Other good things. I am having an immediate reconstruction during the same, 7-8 hour long, complicated operation so I’ll have a new breast made at the same time. My skin will be retained so everything on the outside will still be me. This means that after removing the breast (this is how I talk about it now, “the breast”, like it’s nothing to do with me, like it’s a thing, oh I hate this all so much) the plastic surgery team at East Grinstead (world-famous and pioneering, I am so lucky) will take muscle and fat from the inside of my right thigh, bung that inside my now empty skin and there we have it. New boob. I make it sound easy, but of course it’s a long and complex microsurgery op and it’s a long, painful and gruelling recovery. I could have had an implant, which would be much simpler, much less painful but much less me. So, no. Nope. No thanks. That would feel too wrong. I’m wanting all-natural, all-me, even if it’s part of me from a different part of me. If you see what I mean. I’ve seen the work these guys do and it’s pretty spectacular, so I know it’ll look great. I’ll be in hospital for a week, then recovering for 2 months. I will have scarring, which I don’t mind (scars are badass, aren’t they?).
But. But but but.
I feel sick to my stomach that such an important part of me will soon be gone. Part of my femininity, part of my identity as a woman, as a sensual animal, in a way that my hand or my foot is not. I will accept it, but right now I am grieving. And though I will soon look the same as I once did (almost, almost) I will no longer be able to feel anything there. That. That is the thing that kills me, that wakes me in the middle of the night sweating and gasping. For me, someone whose primary sense is touch, it is a little like dying. Like a part of me is dying. If I can’t feel with even a small part of me how is it that I am still me? I don’t really know how to explain it. But it hurts me, deep inside, in ways I never knew were possible. I have to let myself feel it, feel it all, and I do and I rage and I cry and I feel a little better and I carry on and then I rage and cry some more.
I feel a desperate need to be held and touched, all the time, to have physical contact. Being touched is the only thing that makes me feel calmer, happy, even just a hand on my arm. I have no real need for words and talk less than I used to. I don’t know why. Someone in Italy told me that I reminded them of a deer. And it’s weird but that is how I feel right now: flighty and tender, quiet, more vulnerable than I’ve ever felt before.
I am young. I will get through this. Strangely, the experience has made me appreciate my body in ways I never have before. I look at myself in the mirror and rather than thinking Ugh, look at that bulge or Why can’t I have longer legs? I look and think But wow I am beautiful. And I feel beautiful, like I never really have before. Weird, isn’t it? Now that the only part of me that I have always loved unequivocally, always felt was perfect, is about to be mutilated, I now find myself to be beautiful all over. And I look at myself a lot now. I look at myself, standing naked in the dim light and I smile and cry and feel happy and sad and surprised and angry and grateful and think My god, all those people who said I was beautiful, they were right and I never believed them. Because I never did. Not really. But I do now. And so I will take photographs to remember me by. I may never look at them but they will be there for me, pictures of my beautiful shadow, if I need them.

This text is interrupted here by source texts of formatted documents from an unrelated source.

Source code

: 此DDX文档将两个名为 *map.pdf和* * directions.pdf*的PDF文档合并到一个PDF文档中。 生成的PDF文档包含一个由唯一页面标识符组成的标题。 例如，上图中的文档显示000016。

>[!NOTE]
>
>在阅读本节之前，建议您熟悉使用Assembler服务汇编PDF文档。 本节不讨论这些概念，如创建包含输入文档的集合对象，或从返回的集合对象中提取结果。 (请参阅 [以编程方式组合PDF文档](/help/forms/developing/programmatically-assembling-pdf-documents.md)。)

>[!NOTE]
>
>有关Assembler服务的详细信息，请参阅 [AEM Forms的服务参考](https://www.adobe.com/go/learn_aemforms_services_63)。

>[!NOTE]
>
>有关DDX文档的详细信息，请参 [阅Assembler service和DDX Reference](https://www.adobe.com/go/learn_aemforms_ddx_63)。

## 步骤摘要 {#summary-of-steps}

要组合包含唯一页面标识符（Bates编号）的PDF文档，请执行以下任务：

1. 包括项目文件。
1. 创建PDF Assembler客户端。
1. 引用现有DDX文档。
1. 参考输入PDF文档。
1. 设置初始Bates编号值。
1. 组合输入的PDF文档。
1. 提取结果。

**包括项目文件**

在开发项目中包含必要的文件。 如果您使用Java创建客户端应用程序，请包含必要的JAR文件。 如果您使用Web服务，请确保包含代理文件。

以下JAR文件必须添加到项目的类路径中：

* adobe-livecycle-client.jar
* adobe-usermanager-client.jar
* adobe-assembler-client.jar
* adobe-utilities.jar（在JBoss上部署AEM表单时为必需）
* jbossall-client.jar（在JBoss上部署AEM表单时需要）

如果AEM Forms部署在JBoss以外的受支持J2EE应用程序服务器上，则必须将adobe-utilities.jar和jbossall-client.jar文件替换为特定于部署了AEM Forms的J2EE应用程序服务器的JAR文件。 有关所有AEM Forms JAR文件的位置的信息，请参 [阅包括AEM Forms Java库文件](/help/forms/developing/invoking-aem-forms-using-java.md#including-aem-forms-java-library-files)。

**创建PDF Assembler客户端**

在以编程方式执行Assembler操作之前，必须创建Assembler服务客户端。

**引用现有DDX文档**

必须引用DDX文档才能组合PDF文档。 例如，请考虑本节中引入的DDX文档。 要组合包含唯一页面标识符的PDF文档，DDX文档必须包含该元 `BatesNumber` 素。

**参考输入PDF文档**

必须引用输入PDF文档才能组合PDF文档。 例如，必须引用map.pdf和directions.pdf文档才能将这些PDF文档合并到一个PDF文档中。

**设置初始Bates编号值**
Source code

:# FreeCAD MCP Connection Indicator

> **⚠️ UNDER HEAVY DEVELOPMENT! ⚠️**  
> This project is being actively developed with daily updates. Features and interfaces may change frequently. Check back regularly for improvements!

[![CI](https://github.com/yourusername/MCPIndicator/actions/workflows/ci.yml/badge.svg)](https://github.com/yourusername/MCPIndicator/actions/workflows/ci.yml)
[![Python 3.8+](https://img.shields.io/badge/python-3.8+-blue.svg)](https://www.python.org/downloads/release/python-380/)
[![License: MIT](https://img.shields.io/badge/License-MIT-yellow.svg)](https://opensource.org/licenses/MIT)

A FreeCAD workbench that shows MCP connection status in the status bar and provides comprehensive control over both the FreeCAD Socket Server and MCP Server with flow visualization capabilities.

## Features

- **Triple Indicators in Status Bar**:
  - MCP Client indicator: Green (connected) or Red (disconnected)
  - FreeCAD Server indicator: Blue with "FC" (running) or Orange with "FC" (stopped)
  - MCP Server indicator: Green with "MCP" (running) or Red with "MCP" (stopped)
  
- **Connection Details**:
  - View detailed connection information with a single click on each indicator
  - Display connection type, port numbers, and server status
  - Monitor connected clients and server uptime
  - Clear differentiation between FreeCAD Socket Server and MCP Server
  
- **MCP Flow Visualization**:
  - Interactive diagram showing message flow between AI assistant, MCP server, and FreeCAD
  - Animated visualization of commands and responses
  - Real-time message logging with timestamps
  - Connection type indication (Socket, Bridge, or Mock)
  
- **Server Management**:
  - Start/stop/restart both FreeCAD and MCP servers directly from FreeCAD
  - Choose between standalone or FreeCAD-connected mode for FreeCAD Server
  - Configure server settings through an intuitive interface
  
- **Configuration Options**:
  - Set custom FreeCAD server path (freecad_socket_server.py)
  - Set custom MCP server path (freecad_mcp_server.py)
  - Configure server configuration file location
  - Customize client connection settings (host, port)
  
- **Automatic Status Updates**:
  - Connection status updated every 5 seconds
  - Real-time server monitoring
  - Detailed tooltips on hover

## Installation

I have so much more to write but wow, this is long already and I feel so tired. If you’ve got this far thank you for reading. I am busy making preparations and seeing people before I go into hospital. I will get through this and everything will be OK and I will be able to use my body as I always have and it will feel mine again. I do know that, absolutely. But right now those rational thoughts don’t help much. Right now I just need to feel my rage and sorrow a while longer. I just. Oh. I can’t stop crying.